Las casas fueron haciéndose más y más aisladas, hasta que alcanzó el fin de la calle principal y se encontró en el campo. Allí acababa la pradera y una vasta planicie de terreno se extendía hacia lo lejos, donde pudo apreciar un revoltijo de pequeñas colinas, cada una menor que la siguiente, lo que dio a Blaine la idea de que el Missouri llevaba su curso en aquella dirección. En algún punto de aquella lejanía, el gran río discurriría con su poderosa corriente, sembrado en su camino por bancos de arena y salpicado de pequeñas islas cubiertas de sauces.

Continuó su camino a través del campo, y saltó una cerca, bajando hacia un barranco, por una empinada pendiente, en cuyo fondo discurría un pequeño arroyo, que murmuraba sus aguas contra las piedras. En una de las orillas junto al arroyuelo, crecía un pequeño boscaje de sauces. Blaine llegó y se arrodilló buscando un asiento cómodo entre los sauces. Era un lugar ideal para esconderse. Se hallaba fuera del pueblo, y por allí no había nada que hiciera a la gente aproximarse, la corriente era muy pequeña para pescar y era muy avanzado el otoño para bañarse. Confió en no ser molestado.

No habría nadie que pudiera sentir el espejo radiante de su mente, nadie que pudiera gritarle: ¡Parakino!

Cuando llegara la noche, se marcharía lejos de allí.

Se comió unos bocadillos y tomó una taza de café.

El sol llegó hasta los sauces y se filtró a través de su ramaje, haciendo un bello juego de luces y sombras.

Desde el pueblo llegaron a sus oídos sonidos lejanos, el ruido de un camión, el zumbido de una maquinaria en marcha, el ladrido de varios perros y los gritos de una mujer llamando a sus chicos. «Era un largo camino el que ya llevaba huyendo del Anzuelo», se dijo Blaine a sí mismo, mientras descansaba en el suelo, a la sombra de los sauces, y escarbando en el suelo con un palitroque que había encontrado a mano.
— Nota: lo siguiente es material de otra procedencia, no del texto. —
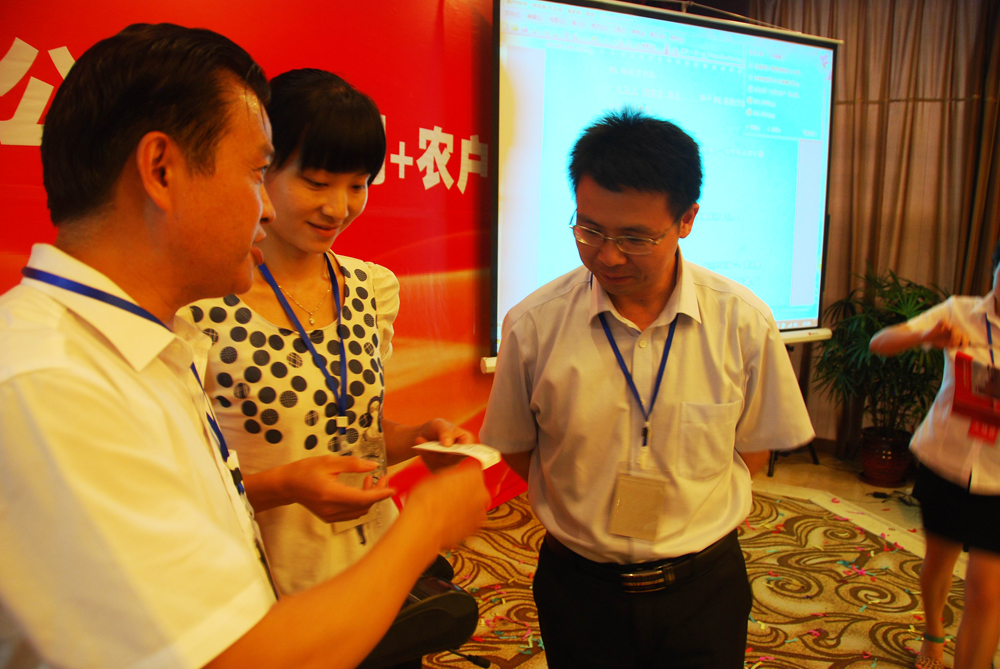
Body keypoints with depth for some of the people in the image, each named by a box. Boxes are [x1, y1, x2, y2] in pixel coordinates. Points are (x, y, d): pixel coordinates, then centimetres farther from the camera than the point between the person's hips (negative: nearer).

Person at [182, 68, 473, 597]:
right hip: (263, 585, -5)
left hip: (374, 564, 6)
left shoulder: (374, 287, -1)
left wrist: (420, 436, -9)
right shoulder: (200, 305, -18)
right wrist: (284, 485, -26)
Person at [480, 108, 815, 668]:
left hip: (704, 585, 0)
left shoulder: (744, 324, -13)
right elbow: (516, 448, -2)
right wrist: (590, 517, -5)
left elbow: (754, 450, 1)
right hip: (579, 585, 0)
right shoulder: (533, 326, -15)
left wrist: (687, 517, -4)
Un largo camino desde la casa de Charline y de la vista de Freddy Bates. Y hasta aquel momento, ni siquiera había vuelto a pensar en ellos. Entonces había una pregunta que hacerse, y ahora otra también: si había sido inteligente por su parte huir del Anzuelo, si a despecho de lo que Godfrey Stone había dicho, no hubiese sido la postura más sabia haberse quedado y esperar sus oportunidades, cualquiera que hubiera sido la acción que el Anzuelo hubiese podido tomar contra él.

Y mientras permanecía sentado en aquel lugar, su mente volvió hacia la inmensa sala azul de nuevo, donde se había hallado su mente en el último viaje estelar. Volvió a ver la estancia azul nuevamente, como si hubiese sido el día antes la primera vez que la había visto, mejor aún que la primera vez. Las estrellas lejanas brillaban débilmente, alumbrando suavemente aquella estancia fantástica, que no tenía techo alguno, con su brillante suelo azul, suave y terso como un espejo y llena por todas partes de los fantásticos y extraños ornamentos, que podían ser una fornitura adecuada al lugar u objetos de arte, o aplicaciones de cualquier otro género.

Todo aquello se le hizo vivido por completo, claro y conciso, sin empañarle la visión de su mente y sin detalles borrosos.

El Color de Rosa se hallaba allí extendido en su enorme extensión. Se mostró perfectamente advertido de la presencia de Blaine, y le dijo:

—¡Bien, has vuelto de nuevo!

Y Blaine se encontró realmente allí.

Sin máquinas y sin cuerpo, sin ayuda externa alguna, sin dispositivos especiales, sólo con su mente desnuda, Sheperd Blaine había vuelto de nuevo hacia el Color de Rosa.